On saturday I had an opportunity to travel down to Timaru to attend a unconference. These unconferences are organised by teachers to show what they are doing, discuss, develop their knowledge on a range of topics. Almost any topic goes, from curriculum delivery, assessment, teaching and learning.
Arrive at Craighead, a all girls school in Timaru you get to see the old buildings, the park like setting and the teachers.
The start of day as normal starts with a smackdown, where people inform others about various applications, apps...

However, there was one special moment during the day, one of the teachers from the school introduced us to her work. She is a design teacher who had just been given a App Crayon and was thankful, it worked faster than her stylus. She introduced us to a couple of her recordings, which she makes available to her students. Introduction to Pinterest, dropbox and one other. Now what amazed us was the level of detail, interactions with the students, reflective on her practice. She kept talking about not being an expert. But hey, what is a expert these days. Her words were constantly, "But I have only been doing this for a year", a year of development, a year of interactions with students, a year of BYOD, a year of developing a new Level 3 programme.

Amazed at the what was happening, a number of us in the group want her to share her practice with others. This is a teacher who is passionate, developing the curriculum through the first section, developing effective pedagogy and using BYOD to enhance and encourage learning.

Her response - "But I have only been doing BYOD for a year"

Sunday, 1 September 2013

year 9 students and a 10c piece

I have been busy changing my year 9 course, so far we have not touched any office products. We have been use google docs as our productivity suite. Setting up documents in word processing, sheets. It is the sheets that I have had fun with. First task was to put in cities within new zealand and then find the top temperatures for the next five days. Simple enough task, metservice, however, students have a different opinion on what a city is. Once completed, they them average the temperature, min and max.

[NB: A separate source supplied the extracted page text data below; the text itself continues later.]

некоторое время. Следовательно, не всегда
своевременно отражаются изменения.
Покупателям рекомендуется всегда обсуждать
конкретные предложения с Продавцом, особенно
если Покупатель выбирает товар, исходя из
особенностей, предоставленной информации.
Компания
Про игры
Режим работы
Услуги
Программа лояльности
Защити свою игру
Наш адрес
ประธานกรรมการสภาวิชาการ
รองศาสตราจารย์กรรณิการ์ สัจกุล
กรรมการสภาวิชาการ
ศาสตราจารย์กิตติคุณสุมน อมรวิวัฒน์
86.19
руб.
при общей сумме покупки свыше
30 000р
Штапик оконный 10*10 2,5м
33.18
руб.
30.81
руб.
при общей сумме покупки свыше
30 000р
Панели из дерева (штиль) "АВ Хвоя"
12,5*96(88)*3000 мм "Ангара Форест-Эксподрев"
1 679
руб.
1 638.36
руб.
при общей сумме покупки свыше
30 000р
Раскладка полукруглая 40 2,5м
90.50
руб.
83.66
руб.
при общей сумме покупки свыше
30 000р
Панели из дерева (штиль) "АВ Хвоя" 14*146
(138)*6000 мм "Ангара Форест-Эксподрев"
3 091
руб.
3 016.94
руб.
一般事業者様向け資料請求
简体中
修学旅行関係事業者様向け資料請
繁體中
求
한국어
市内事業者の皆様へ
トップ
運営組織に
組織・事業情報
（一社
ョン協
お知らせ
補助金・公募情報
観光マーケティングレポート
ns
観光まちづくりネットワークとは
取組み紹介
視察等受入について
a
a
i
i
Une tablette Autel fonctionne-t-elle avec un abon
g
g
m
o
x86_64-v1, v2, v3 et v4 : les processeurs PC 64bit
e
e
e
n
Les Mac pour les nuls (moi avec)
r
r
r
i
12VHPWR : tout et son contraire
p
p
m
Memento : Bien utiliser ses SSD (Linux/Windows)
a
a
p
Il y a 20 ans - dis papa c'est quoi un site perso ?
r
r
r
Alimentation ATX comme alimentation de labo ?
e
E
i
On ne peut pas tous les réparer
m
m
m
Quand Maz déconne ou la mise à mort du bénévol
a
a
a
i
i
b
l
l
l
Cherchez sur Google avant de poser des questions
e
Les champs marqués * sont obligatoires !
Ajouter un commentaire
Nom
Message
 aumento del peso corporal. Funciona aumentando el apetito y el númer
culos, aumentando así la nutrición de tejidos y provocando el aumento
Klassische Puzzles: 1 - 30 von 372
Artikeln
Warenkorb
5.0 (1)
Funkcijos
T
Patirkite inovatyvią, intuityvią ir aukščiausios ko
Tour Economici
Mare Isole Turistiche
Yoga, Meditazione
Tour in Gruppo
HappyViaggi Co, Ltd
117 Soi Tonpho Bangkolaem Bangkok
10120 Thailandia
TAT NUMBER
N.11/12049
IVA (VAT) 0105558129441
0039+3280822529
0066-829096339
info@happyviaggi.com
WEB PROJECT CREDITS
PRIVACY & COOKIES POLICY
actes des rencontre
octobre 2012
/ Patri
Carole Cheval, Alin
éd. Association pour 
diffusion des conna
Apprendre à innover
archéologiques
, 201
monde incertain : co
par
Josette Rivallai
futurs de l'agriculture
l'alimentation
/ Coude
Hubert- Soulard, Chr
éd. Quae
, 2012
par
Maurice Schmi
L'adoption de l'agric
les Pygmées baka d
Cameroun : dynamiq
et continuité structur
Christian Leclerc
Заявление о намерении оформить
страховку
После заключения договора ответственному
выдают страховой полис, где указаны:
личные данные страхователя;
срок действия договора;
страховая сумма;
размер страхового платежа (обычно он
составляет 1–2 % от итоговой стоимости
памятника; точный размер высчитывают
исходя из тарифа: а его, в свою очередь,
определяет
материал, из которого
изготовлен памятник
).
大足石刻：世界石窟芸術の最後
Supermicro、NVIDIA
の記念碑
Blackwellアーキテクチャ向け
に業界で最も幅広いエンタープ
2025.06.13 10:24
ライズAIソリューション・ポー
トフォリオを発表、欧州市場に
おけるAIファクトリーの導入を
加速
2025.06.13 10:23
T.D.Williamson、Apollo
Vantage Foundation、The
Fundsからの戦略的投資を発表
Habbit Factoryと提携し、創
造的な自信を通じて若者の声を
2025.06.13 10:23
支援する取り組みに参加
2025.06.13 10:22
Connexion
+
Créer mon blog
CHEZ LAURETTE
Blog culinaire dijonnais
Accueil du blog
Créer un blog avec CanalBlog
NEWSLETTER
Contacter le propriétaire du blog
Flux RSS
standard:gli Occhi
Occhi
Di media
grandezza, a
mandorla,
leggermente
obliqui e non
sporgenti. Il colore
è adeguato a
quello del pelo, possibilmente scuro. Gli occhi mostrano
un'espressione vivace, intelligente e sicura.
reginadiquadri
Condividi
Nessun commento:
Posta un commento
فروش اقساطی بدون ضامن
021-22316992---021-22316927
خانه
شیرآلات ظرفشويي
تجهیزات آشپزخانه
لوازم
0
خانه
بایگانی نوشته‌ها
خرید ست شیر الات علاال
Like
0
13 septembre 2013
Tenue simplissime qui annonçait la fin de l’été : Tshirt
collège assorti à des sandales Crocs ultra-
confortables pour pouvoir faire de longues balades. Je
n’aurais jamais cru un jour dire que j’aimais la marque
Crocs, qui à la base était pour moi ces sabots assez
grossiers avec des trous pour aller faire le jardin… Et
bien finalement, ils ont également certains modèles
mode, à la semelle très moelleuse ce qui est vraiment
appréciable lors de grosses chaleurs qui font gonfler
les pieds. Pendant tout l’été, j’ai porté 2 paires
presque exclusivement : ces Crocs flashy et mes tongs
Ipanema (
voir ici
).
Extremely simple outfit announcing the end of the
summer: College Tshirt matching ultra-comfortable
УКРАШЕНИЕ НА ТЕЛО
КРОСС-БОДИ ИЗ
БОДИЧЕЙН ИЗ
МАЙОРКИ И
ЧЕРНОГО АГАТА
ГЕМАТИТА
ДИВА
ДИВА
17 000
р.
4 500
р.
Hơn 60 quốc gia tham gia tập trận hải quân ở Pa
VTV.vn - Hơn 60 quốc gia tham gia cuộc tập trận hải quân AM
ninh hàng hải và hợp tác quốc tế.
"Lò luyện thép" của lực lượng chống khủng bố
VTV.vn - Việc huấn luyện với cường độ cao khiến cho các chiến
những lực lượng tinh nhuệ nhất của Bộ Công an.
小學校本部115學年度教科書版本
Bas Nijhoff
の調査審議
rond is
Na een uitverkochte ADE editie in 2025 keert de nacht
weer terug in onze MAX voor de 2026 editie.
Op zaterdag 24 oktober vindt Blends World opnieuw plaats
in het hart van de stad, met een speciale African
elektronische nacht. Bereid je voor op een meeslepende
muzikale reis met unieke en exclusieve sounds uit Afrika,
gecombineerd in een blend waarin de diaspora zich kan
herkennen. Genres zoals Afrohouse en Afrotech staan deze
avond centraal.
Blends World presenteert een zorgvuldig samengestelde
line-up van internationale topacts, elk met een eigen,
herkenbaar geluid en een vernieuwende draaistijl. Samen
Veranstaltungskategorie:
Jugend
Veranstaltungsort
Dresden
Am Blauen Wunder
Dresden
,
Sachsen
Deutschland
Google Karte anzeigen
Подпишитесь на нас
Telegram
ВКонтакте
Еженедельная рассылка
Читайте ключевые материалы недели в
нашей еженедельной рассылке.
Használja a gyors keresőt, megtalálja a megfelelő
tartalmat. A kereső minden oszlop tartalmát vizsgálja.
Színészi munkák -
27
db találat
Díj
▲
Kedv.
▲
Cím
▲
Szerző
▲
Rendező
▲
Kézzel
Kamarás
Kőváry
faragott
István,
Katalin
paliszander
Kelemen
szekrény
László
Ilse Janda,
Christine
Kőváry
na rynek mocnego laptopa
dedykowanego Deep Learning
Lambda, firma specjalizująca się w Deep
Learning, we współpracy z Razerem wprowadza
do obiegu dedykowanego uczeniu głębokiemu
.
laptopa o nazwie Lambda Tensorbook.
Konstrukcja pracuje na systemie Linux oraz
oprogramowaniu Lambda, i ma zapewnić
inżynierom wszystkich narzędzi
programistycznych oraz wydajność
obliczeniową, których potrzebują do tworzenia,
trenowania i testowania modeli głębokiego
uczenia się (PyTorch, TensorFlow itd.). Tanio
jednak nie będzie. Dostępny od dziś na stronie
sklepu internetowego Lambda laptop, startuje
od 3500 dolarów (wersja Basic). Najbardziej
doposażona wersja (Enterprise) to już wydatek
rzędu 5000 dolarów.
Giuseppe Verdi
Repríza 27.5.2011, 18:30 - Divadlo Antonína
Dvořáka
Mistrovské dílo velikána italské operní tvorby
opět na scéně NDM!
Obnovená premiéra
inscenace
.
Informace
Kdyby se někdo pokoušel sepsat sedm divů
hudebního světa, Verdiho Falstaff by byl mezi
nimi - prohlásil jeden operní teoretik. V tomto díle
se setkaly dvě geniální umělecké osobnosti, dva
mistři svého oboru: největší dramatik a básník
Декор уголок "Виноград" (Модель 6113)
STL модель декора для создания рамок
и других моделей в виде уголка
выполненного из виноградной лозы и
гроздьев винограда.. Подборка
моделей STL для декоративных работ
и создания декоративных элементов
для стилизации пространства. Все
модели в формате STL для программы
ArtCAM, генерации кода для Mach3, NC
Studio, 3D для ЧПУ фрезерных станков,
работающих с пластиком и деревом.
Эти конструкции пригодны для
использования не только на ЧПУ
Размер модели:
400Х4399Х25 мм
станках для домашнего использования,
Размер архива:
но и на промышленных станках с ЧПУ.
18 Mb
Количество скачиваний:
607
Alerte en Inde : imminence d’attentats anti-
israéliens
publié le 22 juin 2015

Second task, test results for 10 students, also a good way to get to know your students. 5 Test results and leave one out due to they were "sick" that day. average, sum, min, max and count. Now they have to explain why there is only 9 results on that test and not 10 like the others. I also brought this is as error checking, starting to bring in some simple computer science into the course.

Next task, flipping a coin. Now I must admit I got his idea out of a maths book. 100 flips of the coin. Easy enough, now list the number 1 to 100. Students learn about the use of fill down. Students then go through and list Heads or Tails depending on what they tossed. Then a introduction to the COUNTIF function. And also introduction to the division (/) to find out the percentage where they get to use the % button.

Now to do the simple stuff like, addition, subtraction, multiplication and division.

But what amazed me was that in the 9 years they have been doing mathematics, not once had they ever flipped the coin?

Imagine what would happen if I brought a bag of m&m's to the class and worked out how many of each colour there would be in a packet?

Yes, I did get all of the 10c pieces back at the end of class.